▶ Work to be completed
Every line below needs to be reproduced exactly.

▶ Collection entries
=-=-=

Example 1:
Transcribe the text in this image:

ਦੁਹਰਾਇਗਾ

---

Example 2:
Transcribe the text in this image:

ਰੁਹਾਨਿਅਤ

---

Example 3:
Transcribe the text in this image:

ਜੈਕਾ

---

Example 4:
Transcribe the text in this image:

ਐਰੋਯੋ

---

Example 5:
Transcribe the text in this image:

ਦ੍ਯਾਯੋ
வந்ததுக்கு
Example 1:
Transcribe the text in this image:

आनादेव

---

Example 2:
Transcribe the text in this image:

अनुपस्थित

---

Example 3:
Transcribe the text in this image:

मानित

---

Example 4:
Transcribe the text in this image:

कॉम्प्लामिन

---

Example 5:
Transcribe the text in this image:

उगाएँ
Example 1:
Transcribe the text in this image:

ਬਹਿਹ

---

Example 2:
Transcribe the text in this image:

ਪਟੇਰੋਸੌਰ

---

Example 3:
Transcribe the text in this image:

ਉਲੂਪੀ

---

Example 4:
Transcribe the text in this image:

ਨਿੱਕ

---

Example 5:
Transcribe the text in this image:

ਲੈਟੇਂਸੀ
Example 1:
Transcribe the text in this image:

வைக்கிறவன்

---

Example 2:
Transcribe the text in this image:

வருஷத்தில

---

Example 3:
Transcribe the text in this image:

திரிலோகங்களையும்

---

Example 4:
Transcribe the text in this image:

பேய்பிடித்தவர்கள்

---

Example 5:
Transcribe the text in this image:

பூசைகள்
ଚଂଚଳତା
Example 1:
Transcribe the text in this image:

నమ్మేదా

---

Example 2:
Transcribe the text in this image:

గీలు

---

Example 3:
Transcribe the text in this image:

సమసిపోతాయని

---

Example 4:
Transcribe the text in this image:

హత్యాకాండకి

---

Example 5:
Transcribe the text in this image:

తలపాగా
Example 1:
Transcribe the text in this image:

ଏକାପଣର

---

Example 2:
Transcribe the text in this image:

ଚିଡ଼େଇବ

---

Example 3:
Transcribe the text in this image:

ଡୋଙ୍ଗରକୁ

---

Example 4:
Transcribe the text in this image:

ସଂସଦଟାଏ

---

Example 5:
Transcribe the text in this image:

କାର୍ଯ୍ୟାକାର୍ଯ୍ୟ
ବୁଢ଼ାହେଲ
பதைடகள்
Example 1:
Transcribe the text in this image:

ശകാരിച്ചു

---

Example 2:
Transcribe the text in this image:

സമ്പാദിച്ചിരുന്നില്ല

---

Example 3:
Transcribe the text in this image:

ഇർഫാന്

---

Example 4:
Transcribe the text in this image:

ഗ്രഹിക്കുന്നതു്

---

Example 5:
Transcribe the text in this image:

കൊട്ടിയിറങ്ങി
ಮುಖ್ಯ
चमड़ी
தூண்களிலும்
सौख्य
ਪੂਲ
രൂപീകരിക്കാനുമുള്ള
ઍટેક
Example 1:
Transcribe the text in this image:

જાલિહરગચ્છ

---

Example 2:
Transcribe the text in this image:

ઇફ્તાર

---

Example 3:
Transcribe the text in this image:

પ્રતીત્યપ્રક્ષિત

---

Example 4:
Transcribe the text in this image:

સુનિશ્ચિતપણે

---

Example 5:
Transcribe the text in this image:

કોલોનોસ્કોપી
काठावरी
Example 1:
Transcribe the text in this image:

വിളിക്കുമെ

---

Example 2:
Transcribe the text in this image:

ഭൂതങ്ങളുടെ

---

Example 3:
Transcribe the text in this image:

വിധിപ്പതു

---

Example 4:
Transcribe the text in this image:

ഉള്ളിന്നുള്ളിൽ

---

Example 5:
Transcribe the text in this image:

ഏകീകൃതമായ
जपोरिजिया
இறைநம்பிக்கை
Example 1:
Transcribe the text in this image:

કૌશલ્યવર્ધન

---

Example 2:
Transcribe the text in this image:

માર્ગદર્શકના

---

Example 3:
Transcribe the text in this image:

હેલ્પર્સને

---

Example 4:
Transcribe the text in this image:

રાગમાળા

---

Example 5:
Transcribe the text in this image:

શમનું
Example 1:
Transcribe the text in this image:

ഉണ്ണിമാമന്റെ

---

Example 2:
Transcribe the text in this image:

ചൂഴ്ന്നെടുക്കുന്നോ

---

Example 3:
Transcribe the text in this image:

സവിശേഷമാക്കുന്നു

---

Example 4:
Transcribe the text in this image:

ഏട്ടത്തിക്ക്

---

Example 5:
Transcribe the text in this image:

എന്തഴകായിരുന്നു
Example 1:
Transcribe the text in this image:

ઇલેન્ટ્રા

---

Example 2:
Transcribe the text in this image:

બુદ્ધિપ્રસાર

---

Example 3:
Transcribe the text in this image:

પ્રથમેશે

=-=-=

▶ Written reply
Example 1:
Transcribe the text in this image:

ਦੁਹਰਾਇਗਾ

---

Example 2:
Transcribe the text in this image:

ਰੁਹਾਨਿਅਤ

---

Example 3:
Transcribe the text in this image:

ਜੈਕਾ

---

Example 4:
Transcribe the text in this image:

ਐਰੋਯੋ

---

Example 5:
Transcribe the text in this image:

ਦ੍ਯਾਯੋ
வந்ததுக்கு
Example 1:
Transcribe the text in this image:

आनादेव

---

Example 2:
Transcribe the text in this image:

अनुपस्थित

---

Example 3:
Transcribe the text in this image:

मानित

---

Example 4:
Transcribe the text in this image:

कॉम्प्लामिन

---

Example 5:
Transcribe the text in this image:

उगाएँ
Example 1:
Transcribe the text in this image:

ਬਹਿਹ

---

Example 2:
Transcribe the text in this image:

ਪਟੇਰੋਸੌਰ

---

Example 3:
Transcribe the text in this image:

ਉਲੂਪੀ

---

Example 4:
Transcribe the text in this image:

ਨਿੱਕ

---

Example 5:
Transcribe the text in this image:

ਲੈਟੇਂਸੀ
Example 1:
Transcribe the text in this image:

வைக்கிறவன்

---

Example 2:
Transcribe the text in this image:

வருஷத்தில

---

Example 3:
Transcribe the text in this image:

திரிலோகங்களையும்

---

Example 4:
Transcribe the text in this image:

பேய்பிடித்தவர்கள்

---

Example 5:
Transcribe the text in this image:

பூசைகள்
ଚଂଚଳତା
Example 1:
Transcribe the text in this image:

నమ్మేదా

---

Example 2:
Transcribe the text in this image:

గీలు

---

Example 3:
Transcribe the text in this image:

సమసిపోతాయని

---

Example 4:
Transcribe the text in this image:

హత్యాకాండకి

---

Example 5:
Transcribe the text in this image:

తలపాగా
Example 1:
Transcribe the text in this image:

ଏକାପଣର

---

Example 2:
Transcribe the text in this image:

ଚିଡ଼େଇବ

---

Example 3:
Transcribe the text in this image:

ଡୋଙ୍ଗରକୁ

---

Example 4:
Transcribe the text in this image:

ସଂସଦଟାଏ

---

Example 5:
Transcribe the text in this image:

କାର୍ଯ୍ୟାକାର୍ଯ୍ୟ
ବୁଢ଼ାହେଲ
பதைடகள்
Example 1:
Transcribe the text in this image:

ശകാരിച്ചു

---

Example 2:
Transcribe the text in this image:

സമ്പാദിച്ചിരുന്നില്ല

---

Example 3:
Transcribe the text in this image:

ഇർഫാന്

---

Example 4:
Transcribe the text in this image:

ഗ്രഹിക്കുന്നതു്

---

Example 5:
Transcribe the text in this image:

കൊട്ടിയിറങ്ങി
ಮುಖ್ಯ
चमड़ी
தூண்களிலும்
सौख्य
ਪੂਲ
രൂപീകരിക്കാനുമുള്ള
ઍટેક
Example 1:
Transcribe the text in this image:

જાલિહરગચ્છ

---

Example 2:
Transcribe the text in this image:

ઇફ્તાર

---

Example 3:
Transcribe the text in this image:

પ્રતીત્યપ્રક્ષિત

---

Example 4:
Transcribe the text in this image:

સુનિશ્ચિતપણે

---

Example 5:
Transcribe the text in this image:

કોલોનોસ્કોપી
काठावरी
Example 1:
Transcribe the text in this image:

വിളിക്കുമെ

---

Example 2:
Transcribe the text in this image:

ഭൂതങ്ങളുടെ

---

Example 3:
Transcribe the text in this image:

വിധിപ്പതു

---

Example 4:
Transcribe the text in this image:

ഉള്ളിന്നുള്ളിൽ

---

Example 5:
Transcribe the text in this image:

ഏകീകൃതമായ
जपोरिजिया
இறைநம்பிக்கை
Example 1:
Transcribe the text in this image:

કૌશલ્યવર્ધન

---

Example 2:
Transcribe the text in this image:

માર્ગદર્શકના

---

Example 3:
Transcribe the text in this image:

હેલ્પર્સને

---

Example 4:
Transcribe the text in this image:

રાગમાળા

---

Example 5:
Transcribe the text in this image:

શમનું
Example 1:
Transcribe the text in this image:

ഉണ്ണിമാമന്റെ

---

Example 2:
Transcribe the text in this image:

ചൂഴ്ന്നെടുക്കുന്നോ

---

Example 3:
Transcribe the text in this image:

സവിശേഷമാക്കുന്നു

---

Example 4:
Transcribe the text in this image:

ഏട്ടത്തിക്ക്

---

Example 5:
Transcribe the text in this image:

എന്തഴകായിരുന്നു
Example 1:
Transcribe the text in this image:

ઇલેન્ટ્રા

---

Example 2:
Transcribe the text in this image:

બુદ્ધિપ્રસાર

---

Example 3:
Transcribe the text in this image:

પ્રથમેશે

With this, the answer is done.